Bandt sieht im Kader ein Leistungsgefälle: "Mit Arvid Volkmann haben wir eine schlagkräftige Position fünf, die Sechs werden sich Walter Grohmann und ich teilen, entsprechend fallen wir im dritten Paarkreuz etwas ab." Bandt sieht sein Team in diesem Jahr nicht in der Favoritenrolle, vorne erwartet er die Vertretungen aus Kassel und Großen-Linden.

"Erfreulich ist, dass wir seit mehreren Wochen komplett trainieren und so einen guten Mannschaftsgeist bilden konnten", sieht Bandt das Team für den Saisonstart gerüstet: "Oliver Welt wird sich in der Hessenliga gut etablieren und Marco Grohmann gehört wohl zu den Besten der Liga. Für den Saisonverlauf wünschen wir uns auch viel Spaß und Freude, auch unter den aktuellen Corona-Bedingungen."

Der TV Großen-Linden muss an diesem Wochenende gleich zweimal auswärts an die Platte, am Samstag in Niestetal, am Sonntag beim TTC Höchst/Nidder. Nach einer Steigerung im Aufstiegsjahr "hatten wir uns den Klassenerhalt redlich verdient, auch wenn es sehr schade war, dass die Saison nicht zu Ende gespielt werden durfte".

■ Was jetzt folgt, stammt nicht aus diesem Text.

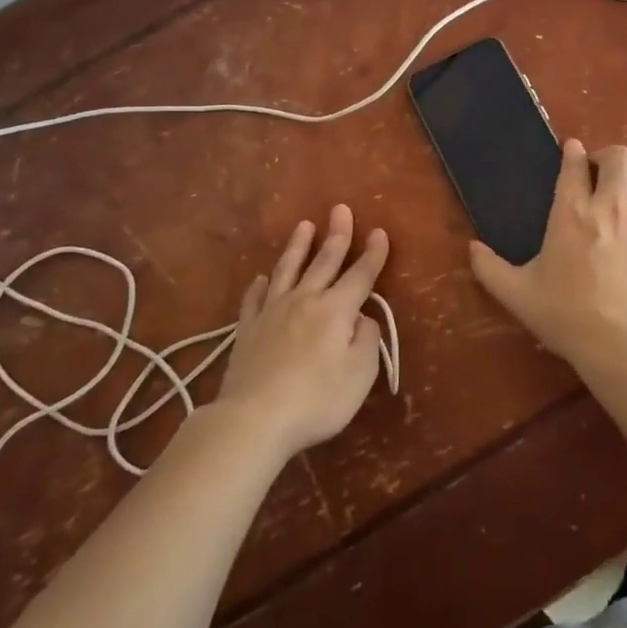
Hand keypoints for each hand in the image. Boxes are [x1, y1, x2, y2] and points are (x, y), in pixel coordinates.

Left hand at [215, 206, 389, 459]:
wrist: (254, 418)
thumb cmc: (317, 399)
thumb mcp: (360, 374)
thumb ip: (366, 340)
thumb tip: (362, 318)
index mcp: (336, 310)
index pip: (361, 275)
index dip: (373, 254)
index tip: (379, 232)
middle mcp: (305, 300)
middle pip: (324, 261)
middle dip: (337, 235)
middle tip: (340, 209)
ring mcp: (272, 312)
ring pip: (288, 270)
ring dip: (298, 246)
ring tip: (304, 226)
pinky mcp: (247, 329)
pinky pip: (255, 298)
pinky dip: (261, 285)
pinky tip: (262, 278)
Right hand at [469, 141, 626, 371]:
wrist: (624, 345)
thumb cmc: (566, 315)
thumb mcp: (517, 294)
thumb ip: (490, 268)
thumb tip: (472, 248)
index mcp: (572, 212)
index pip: (574, 164)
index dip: (572, 152)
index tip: (570, 150)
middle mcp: (611, 206)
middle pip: (620, 157)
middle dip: (607, 156)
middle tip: (597, 174)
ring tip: (623, 197)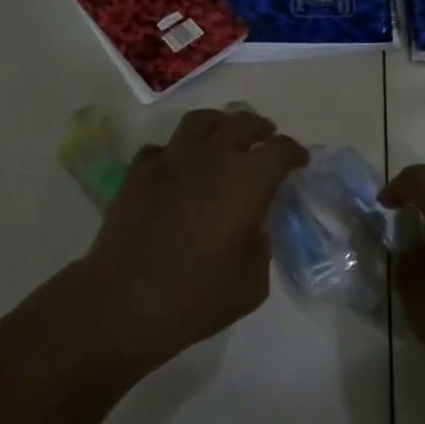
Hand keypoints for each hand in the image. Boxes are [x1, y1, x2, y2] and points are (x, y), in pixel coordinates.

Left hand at [78, 107, 307, 378]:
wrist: (125, 302)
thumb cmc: (198, 296)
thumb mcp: (252, 281)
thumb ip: (260, 244)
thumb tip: (252, 227)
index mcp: (247, 180)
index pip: (280, 150)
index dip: (294, 153)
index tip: (299, 161)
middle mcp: (212, 157)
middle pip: (242, 123)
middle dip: (260, 129)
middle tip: (266, 139)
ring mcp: (171, 159)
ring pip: (200, 122)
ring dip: (219, 125)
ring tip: (224, 137)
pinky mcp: (138, 172)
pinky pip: (162, 148)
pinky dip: (176, 152)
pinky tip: (178, 167)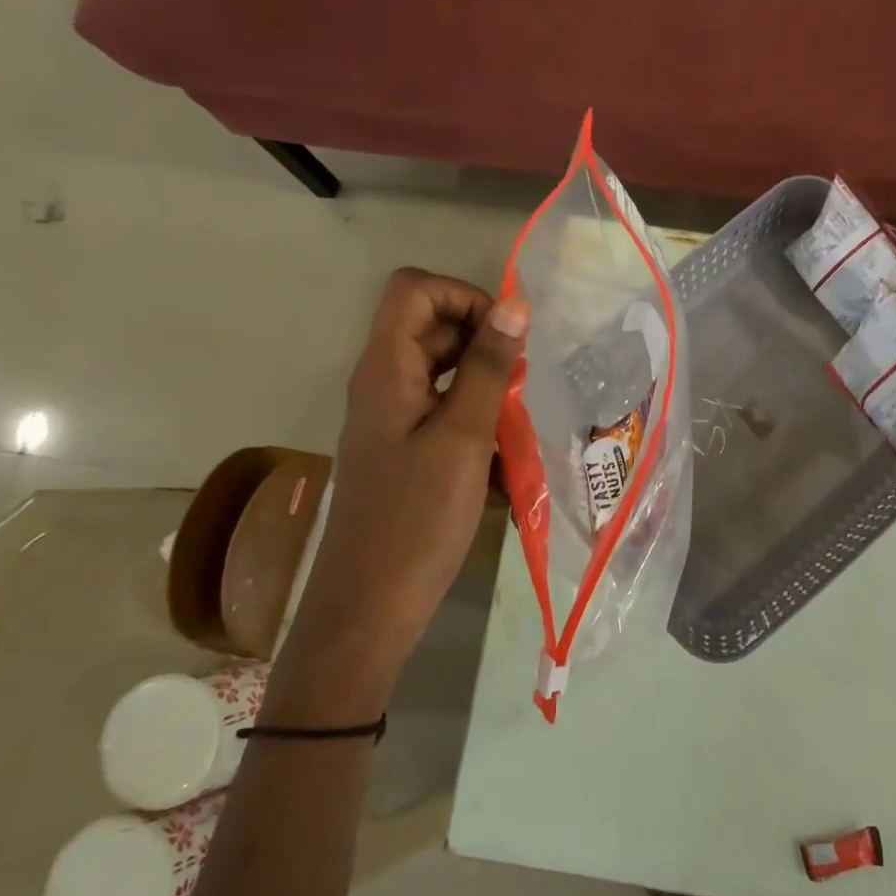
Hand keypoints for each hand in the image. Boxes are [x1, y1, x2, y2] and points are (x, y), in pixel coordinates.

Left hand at [292, 268, 528, 691]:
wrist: (372, 605)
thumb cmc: (417, 519)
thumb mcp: (462, 437)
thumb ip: (489, 368)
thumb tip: (513, 304)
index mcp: (385, 369)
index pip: (415, 289)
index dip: (463, 296)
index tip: (506, 337)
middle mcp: (384, 384)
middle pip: (432, 329)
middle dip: (485, 345)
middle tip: (523, 384)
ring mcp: (394, 421)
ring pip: (445, 375)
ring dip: (488, 389)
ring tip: (521, 424)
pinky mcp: (407, 453)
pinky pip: (447, 416)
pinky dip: (479, 425)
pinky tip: (507, 463)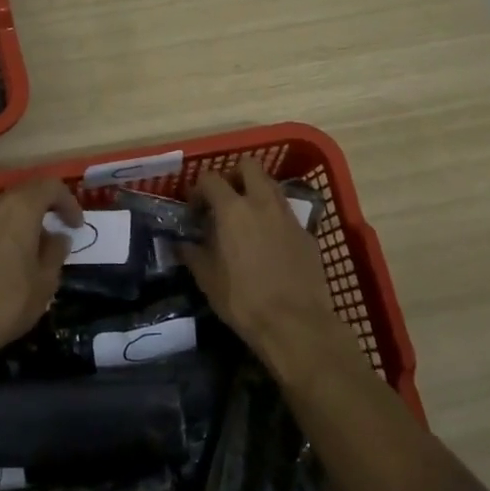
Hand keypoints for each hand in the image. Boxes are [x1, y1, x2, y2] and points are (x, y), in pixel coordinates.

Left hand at [0, 176, 81, 362]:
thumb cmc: (5, 302)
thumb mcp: (44, 283)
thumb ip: (55, 253)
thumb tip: (58, 237)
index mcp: (20, 208)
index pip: (50, 187)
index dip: (68, 202)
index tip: (76, 226)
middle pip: (24, 194)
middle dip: (44, 210)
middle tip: (56, 235)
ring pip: (3, 210)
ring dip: (21, 223)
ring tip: (31, 252)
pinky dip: (1, 234)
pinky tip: (4, 262)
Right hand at [181, 158, 343, 363]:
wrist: (296, 324)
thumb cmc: (243, 300)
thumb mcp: (207, 279)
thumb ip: (192, 253)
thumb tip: (182, 243)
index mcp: (233, 209)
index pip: (211, 179)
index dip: (198, 189)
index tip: (194, 209)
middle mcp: (262, 203)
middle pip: (249, 166)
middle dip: (234, 175)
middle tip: (224, 199)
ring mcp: (289, 216)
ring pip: (272, 186)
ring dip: (256, 192)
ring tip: (246, 219)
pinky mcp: (307, 234)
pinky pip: (287, 213)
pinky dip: (274, 217)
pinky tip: (269, 243)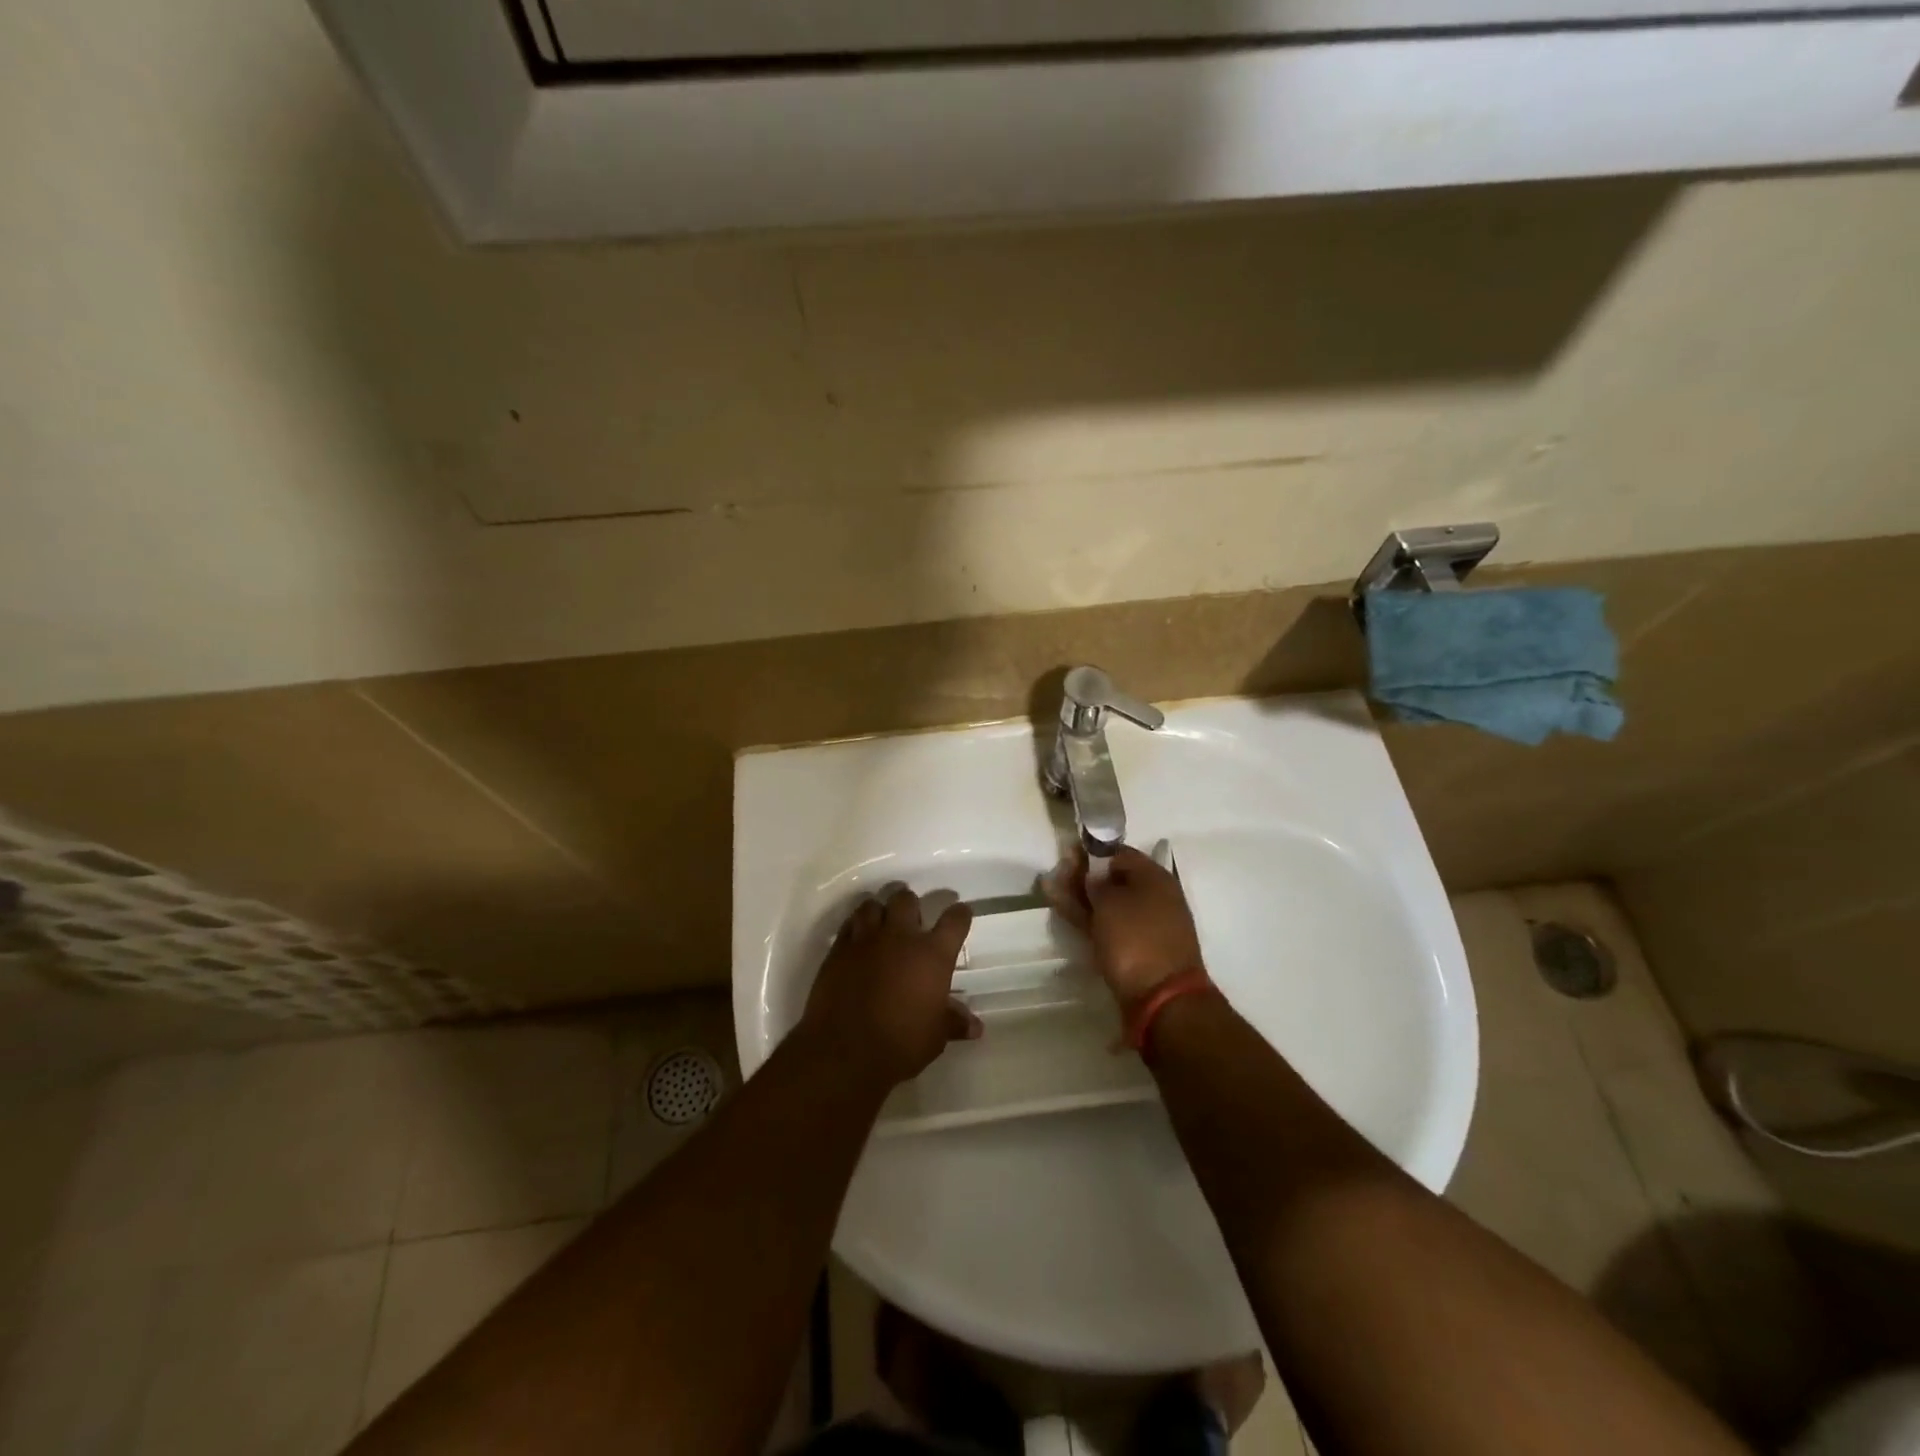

Die Saison bleibt unvorhersehbar

Mannschaftssprecher Uwe Schreiber schätzt mit Neuzugang Domingo Cordero, der beim Gießener SV zuletzt auch in der Oberliga zum Einsatz gekommen war und mit Andrius Preidzius das erste Paarkreuz bilden wird, die Chancen gut ein, diesmal weiter vorne mitzuspielen. "Wir sollten mit dem Abstieg nichts zu tun haben, könnten mit den Favoriten Kassel, Allendorf/Lumda und Felsberg vielleicht unter den ersten vier landen. Unsere Vorbereitung verlief gut, sogar ein Trainingslager war drin", wie Schreiber informierte.

Auch Schreiber ist sich bewusst, dass das Coronavirus vieles in der Saison unvorhersehbar machen wird. "Ich appelliere an alle, die die Spiele besuchen werden, sich an die offiziellen Vorgaben zu halten und uns bei der Umsetzung der Regeln zu unterstützen. Sonst könnte die Runde schneller beendet sein, als sie begonnen hat."